Thursday, September 23, 2010

Going Against The Grain: Part Four

"Coming to Voice: Maria W. Stewart, a Case in Point"

In this section of Going Against The Grain, we see a life model of the attributes necessary of black women discussed earlier in the passage. Maria W. Stewart was a powerful black woman who spoke out in order to put fire behind black female progressiveness. She uses her literacy to push the entire race and gender forward, as opposed to solely out of individual need or desire. As Freire would say, she developed her own "critical consciousness." In reading states, "They re-envisioned their context, reshaped their sense of reality, charted courses of action, including rhetorical actions, that would lay the foundations from which a tradition of literacy and social action would emerge." This was the type of woman Maria W. Stewart was. Stewart's husband was politically active in speaking out about social liberation and equality for African-Americans, many argue that because of her husband's position, she was granted more possibilities and less backfire. On December 7th, 1829, her husband, James Stewart, died due to illness.

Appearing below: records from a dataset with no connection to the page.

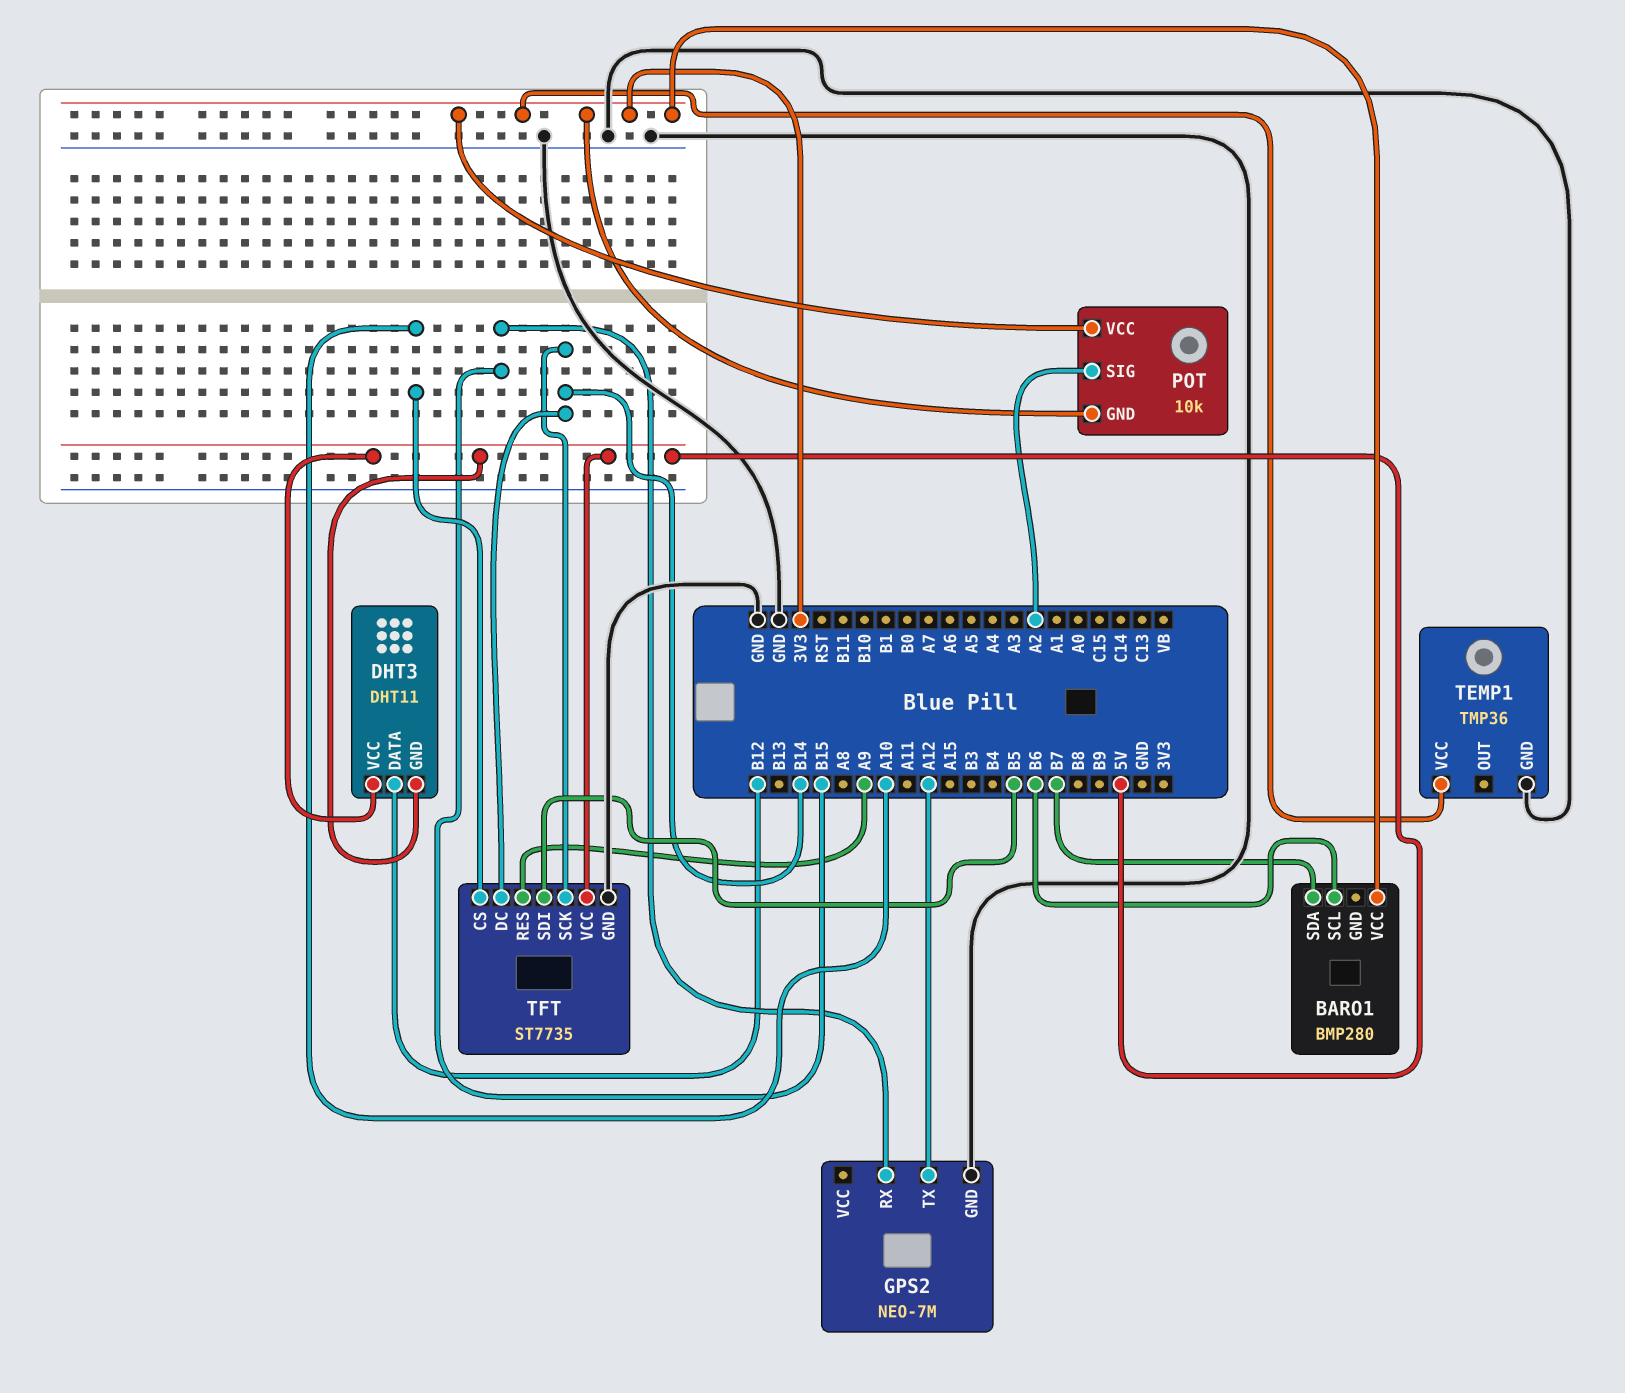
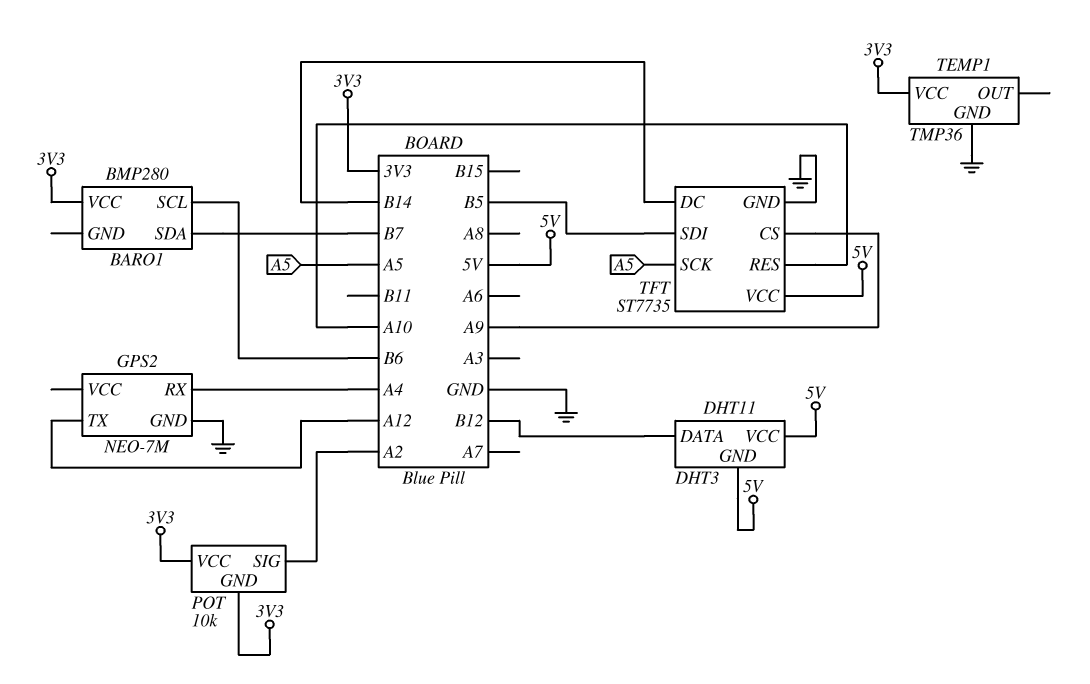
GPS2 pin RX: B15 -> A4
TFT pin CS: A10 -> A9
TFT pin RES: A9 -> A10
TFT pin SCK: B14 -> A5

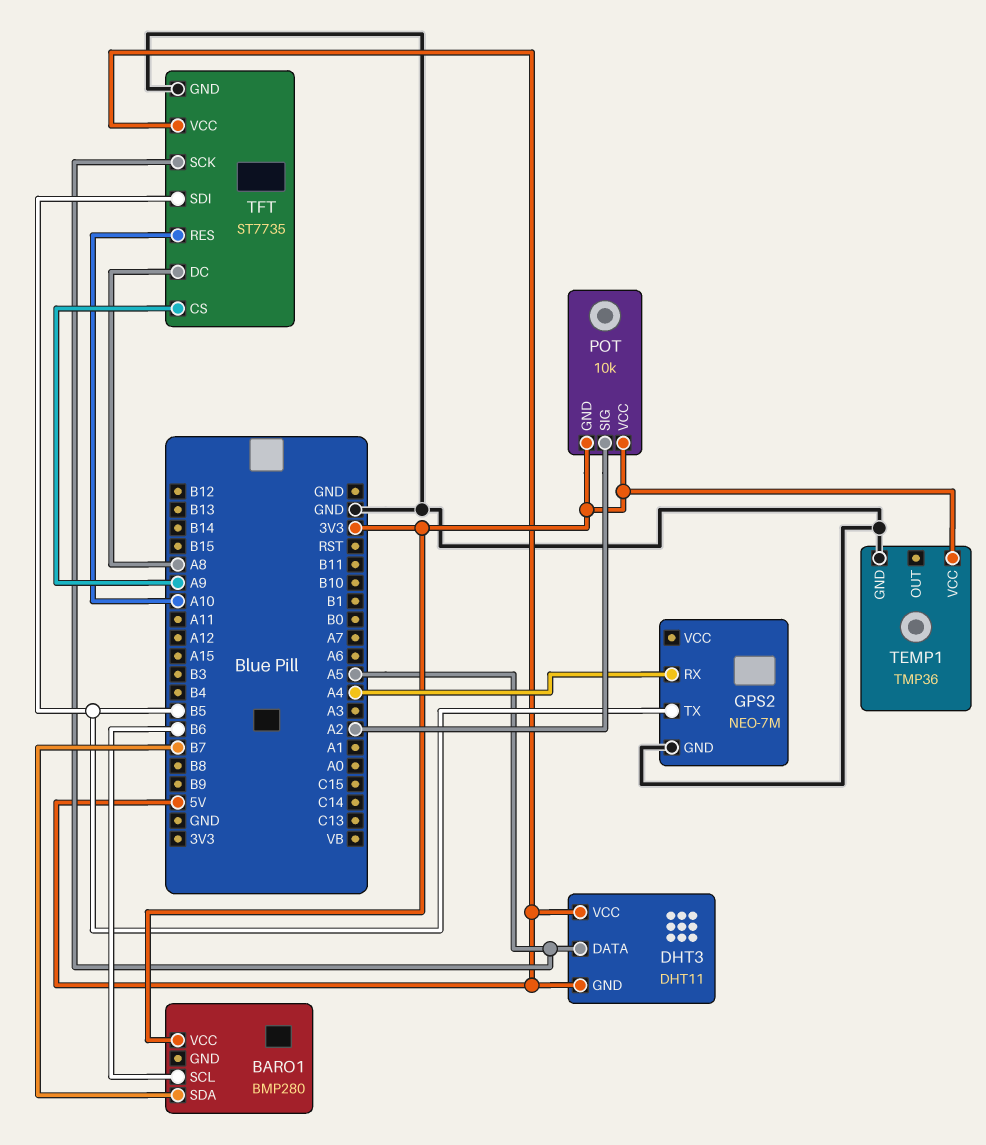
DHT3 pin DATA: B12 -> A5
GPS2 pin TX: A12 -> B5
TFT pin DC: B14 -> A8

James Stewart was a wealthy man considering his African-American racial status, however Maria never saw the money she should have rightfully been given. Because Stewart was a woman, and a black woman, she experienced "blatant displays of discrimination for both her race and her gender, she found herself stripped almost totally of all that he had owned." In this case, it's apparent to me the lack of respect and the lack of consideration for African-American women. The white men fighting for the money gave no thought to her level of income, or how she was living after his death.  Events such as these gave her the drive to speak out publicly. However, during this time period, women weren't given this privilege.  Stewart provided a life example of how women were going to have to step out of their comfort zones and fight for what they wanted and believed in, all the time and endlessly. At 76 years old, she was still fighting and filed a pension as the widow of a war veteran. Stewart fought for years on end, until her death for the betterment of African-American women. She paved the way for many women who would have to take those same kinds of stands against society.